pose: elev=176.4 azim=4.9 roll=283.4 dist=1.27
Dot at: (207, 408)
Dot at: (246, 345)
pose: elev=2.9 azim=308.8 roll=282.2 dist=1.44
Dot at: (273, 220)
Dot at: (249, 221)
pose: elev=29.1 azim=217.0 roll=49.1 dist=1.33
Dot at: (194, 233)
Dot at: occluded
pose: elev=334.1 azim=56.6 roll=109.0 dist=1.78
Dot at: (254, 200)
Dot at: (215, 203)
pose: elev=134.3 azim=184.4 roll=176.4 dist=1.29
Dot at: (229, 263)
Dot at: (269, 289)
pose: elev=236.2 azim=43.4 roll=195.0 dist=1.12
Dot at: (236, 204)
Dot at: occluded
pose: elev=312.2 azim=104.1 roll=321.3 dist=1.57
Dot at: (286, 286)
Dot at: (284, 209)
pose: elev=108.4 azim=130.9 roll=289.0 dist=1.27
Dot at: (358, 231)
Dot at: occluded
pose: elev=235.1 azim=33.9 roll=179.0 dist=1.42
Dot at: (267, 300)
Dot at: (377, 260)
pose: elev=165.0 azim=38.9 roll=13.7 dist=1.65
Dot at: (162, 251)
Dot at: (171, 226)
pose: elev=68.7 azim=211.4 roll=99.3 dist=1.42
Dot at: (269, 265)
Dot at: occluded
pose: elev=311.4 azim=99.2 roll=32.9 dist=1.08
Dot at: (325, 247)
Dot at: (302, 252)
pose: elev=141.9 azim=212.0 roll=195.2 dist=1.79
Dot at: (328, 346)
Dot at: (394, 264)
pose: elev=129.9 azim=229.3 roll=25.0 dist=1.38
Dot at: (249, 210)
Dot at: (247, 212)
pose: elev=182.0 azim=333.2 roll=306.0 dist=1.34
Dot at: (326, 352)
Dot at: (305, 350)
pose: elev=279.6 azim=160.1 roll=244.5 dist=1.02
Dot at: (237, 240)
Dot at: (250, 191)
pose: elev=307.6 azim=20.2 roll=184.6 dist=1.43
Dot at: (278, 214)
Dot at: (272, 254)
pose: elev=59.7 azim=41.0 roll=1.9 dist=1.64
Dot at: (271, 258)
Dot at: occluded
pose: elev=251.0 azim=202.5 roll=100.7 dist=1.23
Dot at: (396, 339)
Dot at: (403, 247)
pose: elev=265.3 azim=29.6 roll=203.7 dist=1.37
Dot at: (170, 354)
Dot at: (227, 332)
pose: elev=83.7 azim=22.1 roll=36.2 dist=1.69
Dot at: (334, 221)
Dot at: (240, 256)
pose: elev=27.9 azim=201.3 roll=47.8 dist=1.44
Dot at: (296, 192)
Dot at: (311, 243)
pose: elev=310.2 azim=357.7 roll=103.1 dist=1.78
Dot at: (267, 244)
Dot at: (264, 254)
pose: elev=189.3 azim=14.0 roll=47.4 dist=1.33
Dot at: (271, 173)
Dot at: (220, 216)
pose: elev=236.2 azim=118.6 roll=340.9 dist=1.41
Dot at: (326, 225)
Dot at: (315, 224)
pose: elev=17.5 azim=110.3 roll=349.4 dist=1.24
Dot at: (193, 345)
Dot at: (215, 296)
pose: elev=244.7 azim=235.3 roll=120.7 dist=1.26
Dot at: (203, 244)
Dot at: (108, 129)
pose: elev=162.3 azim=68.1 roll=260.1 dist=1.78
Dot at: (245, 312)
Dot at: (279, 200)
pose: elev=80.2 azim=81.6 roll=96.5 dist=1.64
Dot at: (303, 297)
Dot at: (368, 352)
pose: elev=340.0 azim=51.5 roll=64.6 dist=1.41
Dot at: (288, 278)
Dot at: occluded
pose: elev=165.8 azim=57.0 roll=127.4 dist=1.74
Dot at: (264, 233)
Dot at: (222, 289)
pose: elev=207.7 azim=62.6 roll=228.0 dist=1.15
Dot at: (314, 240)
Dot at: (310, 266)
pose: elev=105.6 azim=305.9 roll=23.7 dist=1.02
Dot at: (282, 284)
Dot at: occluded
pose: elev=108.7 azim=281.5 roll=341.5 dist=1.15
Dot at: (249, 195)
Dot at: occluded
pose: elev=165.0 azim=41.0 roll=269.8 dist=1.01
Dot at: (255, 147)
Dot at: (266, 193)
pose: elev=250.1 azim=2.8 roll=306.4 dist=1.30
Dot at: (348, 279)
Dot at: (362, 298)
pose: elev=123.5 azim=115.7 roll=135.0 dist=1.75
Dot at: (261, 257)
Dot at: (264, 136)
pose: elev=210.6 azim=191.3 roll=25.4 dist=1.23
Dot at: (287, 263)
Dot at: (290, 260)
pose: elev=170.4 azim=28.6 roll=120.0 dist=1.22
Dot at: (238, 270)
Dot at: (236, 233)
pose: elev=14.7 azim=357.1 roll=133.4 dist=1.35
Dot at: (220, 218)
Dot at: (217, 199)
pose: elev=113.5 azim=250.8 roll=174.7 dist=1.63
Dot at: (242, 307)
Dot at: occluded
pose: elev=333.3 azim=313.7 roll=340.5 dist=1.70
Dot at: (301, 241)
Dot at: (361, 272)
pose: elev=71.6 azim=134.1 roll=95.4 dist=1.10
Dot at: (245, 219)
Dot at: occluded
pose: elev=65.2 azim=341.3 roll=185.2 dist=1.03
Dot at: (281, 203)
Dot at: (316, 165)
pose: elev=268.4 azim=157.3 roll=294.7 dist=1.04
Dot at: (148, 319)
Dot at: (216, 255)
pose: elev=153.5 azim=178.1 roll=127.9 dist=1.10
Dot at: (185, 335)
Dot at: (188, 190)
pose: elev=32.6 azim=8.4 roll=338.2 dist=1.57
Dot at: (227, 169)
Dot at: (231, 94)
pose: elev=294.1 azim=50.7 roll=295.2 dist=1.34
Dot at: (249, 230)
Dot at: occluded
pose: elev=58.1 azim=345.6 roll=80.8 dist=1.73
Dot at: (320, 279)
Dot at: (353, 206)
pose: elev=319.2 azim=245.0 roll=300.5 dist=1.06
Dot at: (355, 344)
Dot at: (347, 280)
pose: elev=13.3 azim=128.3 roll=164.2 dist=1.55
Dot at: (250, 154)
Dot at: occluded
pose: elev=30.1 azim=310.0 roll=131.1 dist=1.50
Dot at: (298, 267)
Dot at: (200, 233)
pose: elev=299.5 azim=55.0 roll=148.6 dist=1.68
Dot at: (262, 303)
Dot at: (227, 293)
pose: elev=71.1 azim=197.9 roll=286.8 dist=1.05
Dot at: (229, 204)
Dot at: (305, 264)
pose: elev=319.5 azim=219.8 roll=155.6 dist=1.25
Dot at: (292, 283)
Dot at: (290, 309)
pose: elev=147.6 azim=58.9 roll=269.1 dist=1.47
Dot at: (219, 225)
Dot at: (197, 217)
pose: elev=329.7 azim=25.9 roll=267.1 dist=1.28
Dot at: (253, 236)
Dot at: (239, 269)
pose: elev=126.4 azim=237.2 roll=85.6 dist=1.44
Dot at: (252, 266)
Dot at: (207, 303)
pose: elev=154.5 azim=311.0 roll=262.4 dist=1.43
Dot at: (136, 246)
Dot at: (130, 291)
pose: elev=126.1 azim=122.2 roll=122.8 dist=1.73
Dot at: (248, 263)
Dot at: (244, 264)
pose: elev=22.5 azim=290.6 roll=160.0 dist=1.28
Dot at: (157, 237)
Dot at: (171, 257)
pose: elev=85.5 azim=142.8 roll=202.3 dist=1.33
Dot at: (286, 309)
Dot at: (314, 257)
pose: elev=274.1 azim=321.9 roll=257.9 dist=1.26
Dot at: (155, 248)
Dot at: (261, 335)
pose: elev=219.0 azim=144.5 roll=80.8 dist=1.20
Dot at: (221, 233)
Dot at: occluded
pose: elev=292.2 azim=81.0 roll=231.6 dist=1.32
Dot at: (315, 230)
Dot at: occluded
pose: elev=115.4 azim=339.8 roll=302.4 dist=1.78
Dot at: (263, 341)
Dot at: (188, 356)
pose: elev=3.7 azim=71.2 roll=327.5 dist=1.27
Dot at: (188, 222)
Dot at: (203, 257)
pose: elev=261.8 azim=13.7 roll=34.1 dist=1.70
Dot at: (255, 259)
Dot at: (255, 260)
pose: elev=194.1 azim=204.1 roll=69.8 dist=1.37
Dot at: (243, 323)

• **Requirement**: Reproduce only the stretch of data from the line containing "pose: elev=274.1 azim=321.9" through the end, with every "dist" changed to "distance" and everything else left as it is.

• **Reply to the exercise**:
pose: elev=274.1 azim=321.9 roll=257.9 distance=1.26
Dot at: (155, 248)
Dot at: (261, 335)
pose: elev=219.0 azim=144.5 roll=80.8 distance=1.20
Dot at: (221, 233)
Dot at: occluded
pose: elev=292.2 azim=81.0 roll=231.6 distance=1.32
Dot at: (315, 230)
Dot at: occluded
pose: elev=115.4 azim=339.8 roll=302.4 distance=1.78
Dot at: (263, 341)
Dot at: (188, 356)
pose: elev=3.7 azim=71.2 roll=327.5 distance=1.27
Dot at: (188, 222)
Dot at: (203, 257)
pose: elev=261.8 azim=13.7 roll=34.1 distance=1.70
Dot at: (255, 259)
Dot at: (255, 260)
pose: elev=194.1 azim=204.1 roll=69.8 distance=1.37
Dot at: (243, 323)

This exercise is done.